=== Begin Enclosure ===

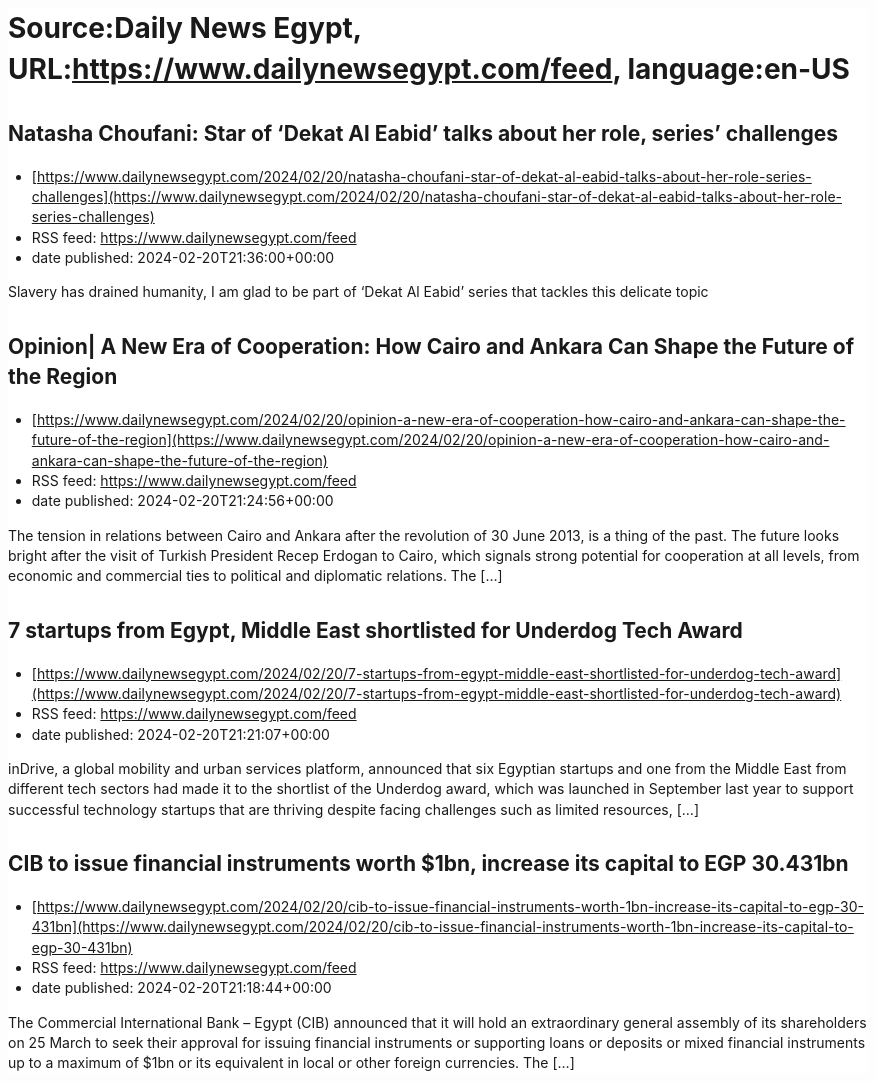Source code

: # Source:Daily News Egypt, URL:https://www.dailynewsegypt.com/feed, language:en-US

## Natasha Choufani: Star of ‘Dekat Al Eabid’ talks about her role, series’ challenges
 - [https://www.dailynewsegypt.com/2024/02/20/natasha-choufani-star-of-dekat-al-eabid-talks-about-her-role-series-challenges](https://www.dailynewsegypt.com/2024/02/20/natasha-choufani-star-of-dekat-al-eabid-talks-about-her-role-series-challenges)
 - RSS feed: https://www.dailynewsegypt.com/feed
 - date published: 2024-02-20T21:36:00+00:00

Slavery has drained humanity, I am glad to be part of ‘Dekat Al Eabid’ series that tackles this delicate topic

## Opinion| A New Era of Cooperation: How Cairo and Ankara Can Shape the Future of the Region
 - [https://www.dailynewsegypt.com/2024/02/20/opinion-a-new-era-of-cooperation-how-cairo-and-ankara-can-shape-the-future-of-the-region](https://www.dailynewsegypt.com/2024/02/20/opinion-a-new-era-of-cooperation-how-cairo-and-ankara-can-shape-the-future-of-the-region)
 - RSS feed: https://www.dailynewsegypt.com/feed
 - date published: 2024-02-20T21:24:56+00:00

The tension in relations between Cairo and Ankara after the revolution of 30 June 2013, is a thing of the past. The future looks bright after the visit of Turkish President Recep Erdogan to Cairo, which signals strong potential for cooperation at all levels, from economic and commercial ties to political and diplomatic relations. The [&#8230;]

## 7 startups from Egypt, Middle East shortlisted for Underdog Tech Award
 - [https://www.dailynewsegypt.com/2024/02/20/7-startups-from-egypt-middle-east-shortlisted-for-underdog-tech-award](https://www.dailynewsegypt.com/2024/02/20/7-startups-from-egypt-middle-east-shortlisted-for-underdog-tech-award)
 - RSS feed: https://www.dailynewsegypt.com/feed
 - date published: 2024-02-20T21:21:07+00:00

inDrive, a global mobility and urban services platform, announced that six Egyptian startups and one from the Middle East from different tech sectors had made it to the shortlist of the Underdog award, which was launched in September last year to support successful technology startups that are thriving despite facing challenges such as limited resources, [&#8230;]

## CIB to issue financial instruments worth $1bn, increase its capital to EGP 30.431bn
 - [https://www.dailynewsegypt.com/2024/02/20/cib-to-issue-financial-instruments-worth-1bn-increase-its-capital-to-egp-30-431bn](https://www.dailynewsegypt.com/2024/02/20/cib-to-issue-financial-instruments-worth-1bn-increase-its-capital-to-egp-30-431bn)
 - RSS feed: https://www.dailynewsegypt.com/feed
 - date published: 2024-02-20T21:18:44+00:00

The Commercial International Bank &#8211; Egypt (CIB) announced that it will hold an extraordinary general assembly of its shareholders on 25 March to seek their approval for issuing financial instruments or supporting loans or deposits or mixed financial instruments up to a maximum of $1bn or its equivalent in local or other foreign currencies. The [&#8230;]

=== End Enclosure ===
=== Begin Enclosure ===

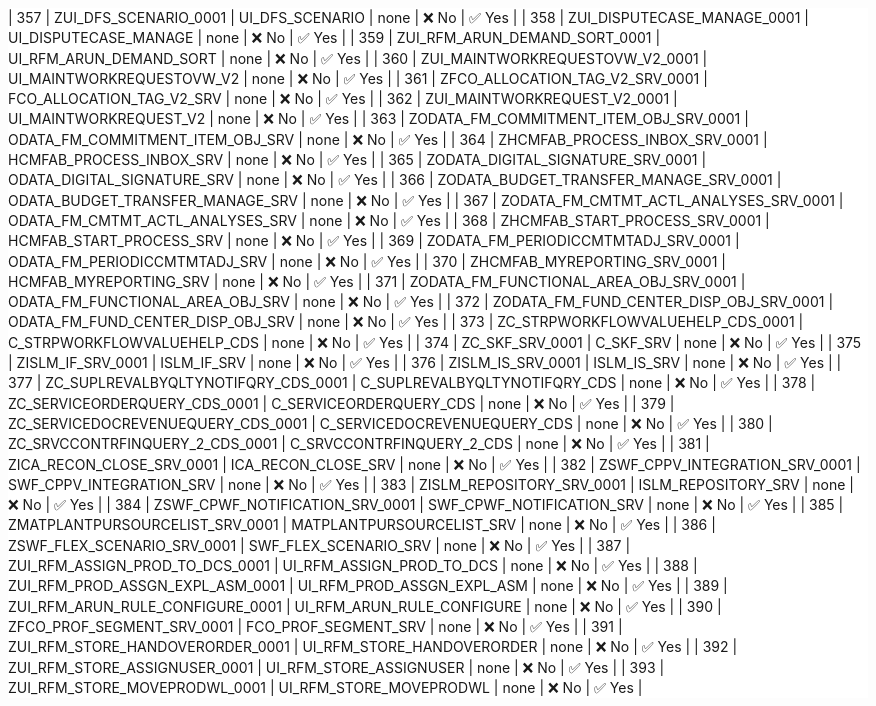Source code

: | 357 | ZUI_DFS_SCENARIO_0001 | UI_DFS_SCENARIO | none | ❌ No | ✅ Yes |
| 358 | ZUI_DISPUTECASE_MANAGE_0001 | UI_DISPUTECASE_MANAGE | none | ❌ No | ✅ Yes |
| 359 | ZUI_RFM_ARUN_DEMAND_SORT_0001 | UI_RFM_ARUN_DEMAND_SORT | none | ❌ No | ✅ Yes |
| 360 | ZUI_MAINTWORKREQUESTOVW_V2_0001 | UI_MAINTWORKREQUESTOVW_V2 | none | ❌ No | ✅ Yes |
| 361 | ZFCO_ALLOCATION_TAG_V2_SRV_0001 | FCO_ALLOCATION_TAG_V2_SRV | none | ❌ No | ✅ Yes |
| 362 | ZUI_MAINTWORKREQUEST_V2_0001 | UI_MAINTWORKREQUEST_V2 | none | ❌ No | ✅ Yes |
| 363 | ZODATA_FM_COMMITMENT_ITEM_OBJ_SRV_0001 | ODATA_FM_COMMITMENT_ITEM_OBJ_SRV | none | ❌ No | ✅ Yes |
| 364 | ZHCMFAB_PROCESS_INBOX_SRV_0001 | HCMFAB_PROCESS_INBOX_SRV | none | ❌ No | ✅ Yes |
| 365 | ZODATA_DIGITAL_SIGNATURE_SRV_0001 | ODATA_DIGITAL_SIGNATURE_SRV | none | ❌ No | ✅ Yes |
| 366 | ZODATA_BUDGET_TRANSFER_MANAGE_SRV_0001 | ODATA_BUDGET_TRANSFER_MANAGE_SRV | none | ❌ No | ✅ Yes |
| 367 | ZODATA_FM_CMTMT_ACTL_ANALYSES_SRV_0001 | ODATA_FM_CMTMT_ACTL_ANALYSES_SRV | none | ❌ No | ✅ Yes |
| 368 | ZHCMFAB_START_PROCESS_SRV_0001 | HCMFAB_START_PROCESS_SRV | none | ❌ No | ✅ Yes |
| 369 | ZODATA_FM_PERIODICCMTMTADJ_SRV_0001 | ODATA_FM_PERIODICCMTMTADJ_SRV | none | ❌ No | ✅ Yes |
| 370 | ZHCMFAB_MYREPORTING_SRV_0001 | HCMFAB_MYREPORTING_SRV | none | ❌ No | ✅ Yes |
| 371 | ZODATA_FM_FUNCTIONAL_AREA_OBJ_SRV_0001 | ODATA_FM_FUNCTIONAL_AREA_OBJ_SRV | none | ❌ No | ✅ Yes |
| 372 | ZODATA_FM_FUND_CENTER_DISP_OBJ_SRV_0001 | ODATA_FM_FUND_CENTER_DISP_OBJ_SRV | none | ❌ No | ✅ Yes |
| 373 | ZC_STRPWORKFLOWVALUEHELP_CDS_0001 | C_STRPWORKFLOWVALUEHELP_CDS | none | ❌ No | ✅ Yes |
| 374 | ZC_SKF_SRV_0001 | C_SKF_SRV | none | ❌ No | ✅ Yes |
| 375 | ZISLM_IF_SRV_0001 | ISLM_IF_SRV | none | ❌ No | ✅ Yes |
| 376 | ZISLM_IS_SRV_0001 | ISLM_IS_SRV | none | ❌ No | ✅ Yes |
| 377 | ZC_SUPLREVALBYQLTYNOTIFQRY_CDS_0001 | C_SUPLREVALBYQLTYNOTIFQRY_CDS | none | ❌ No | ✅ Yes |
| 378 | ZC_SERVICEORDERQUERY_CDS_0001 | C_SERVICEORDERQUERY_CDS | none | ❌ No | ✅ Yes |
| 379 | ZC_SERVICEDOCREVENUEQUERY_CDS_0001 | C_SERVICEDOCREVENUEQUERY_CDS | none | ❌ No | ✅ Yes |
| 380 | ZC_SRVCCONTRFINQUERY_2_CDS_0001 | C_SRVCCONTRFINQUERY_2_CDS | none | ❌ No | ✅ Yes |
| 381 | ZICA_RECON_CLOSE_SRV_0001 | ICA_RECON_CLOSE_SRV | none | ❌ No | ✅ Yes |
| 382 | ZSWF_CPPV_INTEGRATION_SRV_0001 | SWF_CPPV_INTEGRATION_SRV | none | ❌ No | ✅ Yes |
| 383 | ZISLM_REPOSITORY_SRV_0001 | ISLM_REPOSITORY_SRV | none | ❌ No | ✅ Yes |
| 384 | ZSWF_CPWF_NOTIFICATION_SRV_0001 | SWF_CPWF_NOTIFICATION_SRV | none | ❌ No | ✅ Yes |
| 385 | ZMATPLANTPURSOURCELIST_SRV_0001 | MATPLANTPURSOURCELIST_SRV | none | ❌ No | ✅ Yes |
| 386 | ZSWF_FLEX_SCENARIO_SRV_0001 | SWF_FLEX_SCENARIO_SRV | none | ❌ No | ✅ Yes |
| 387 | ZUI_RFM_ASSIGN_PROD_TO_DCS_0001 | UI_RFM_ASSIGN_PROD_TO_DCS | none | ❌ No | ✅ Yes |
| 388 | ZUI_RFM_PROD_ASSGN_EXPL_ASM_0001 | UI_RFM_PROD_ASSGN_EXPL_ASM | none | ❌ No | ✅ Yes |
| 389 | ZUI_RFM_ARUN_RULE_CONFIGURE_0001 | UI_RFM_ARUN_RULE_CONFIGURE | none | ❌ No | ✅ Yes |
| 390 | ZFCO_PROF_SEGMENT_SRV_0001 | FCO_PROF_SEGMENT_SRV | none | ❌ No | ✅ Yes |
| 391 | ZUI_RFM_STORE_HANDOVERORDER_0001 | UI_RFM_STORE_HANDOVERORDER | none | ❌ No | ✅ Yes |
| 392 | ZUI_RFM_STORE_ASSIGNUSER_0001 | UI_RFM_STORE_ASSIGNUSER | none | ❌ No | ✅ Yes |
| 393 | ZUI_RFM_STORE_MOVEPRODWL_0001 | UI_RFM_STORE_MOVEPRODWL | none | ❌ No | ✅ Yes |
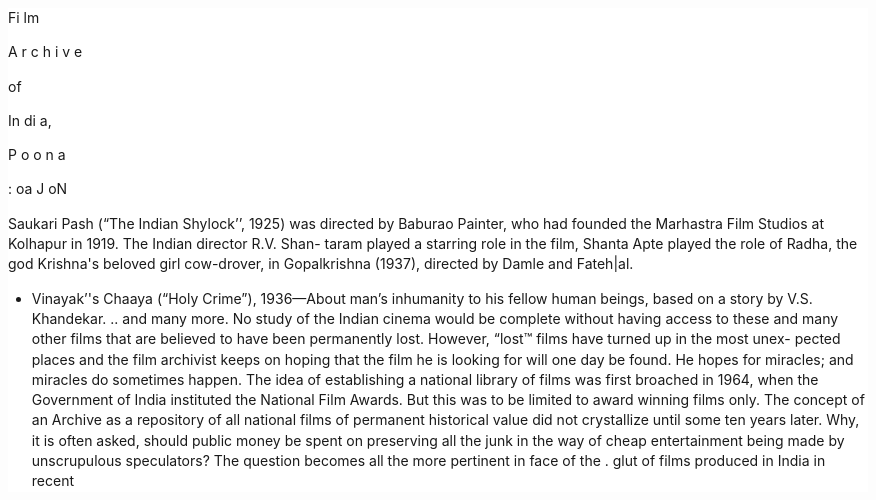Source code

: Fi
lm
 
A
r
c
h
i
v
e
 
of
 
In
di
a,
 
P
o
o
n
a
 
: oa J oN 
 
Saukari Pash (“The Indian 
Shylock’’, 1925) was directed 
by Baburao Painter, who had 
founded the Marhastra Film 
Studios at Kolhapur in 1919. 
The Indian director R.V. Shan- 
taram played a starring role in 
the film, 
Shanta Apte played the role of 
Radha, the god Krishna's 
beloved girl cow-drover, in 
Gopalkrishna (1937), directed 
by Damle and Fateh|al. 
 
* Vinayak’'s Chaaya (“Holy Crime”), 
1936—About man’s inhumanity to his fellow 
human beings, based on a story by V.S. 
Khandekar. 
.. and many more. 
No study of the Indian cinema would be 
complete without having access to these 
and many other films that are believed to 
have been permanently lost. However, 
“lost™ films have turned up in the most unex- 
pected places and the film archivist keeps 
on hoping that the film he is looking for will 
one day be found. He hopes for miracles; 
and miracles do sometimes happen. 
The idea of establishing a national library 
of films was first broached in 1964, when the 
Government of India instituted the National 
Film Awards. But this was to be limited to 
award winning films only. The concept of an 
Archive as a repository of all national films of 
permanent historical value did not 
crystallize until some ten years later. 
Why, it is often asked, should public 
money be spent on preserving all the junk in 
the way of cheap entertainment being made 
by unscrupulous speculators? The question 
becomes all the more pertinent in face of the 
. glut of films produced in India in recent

=== End Enclosure ===

**What this task involves:**
Show the lines of the material that contain the word "published".

**Response for this exercise:**
 - date published: 2024-02-20T21:36:00+00:00
 - date published: 2024-02-20T21:24:56+00:00
 - date published: 2024-02-20T21:21:07+00:00
 - date published: 2024-02-20T21:18:44+00:00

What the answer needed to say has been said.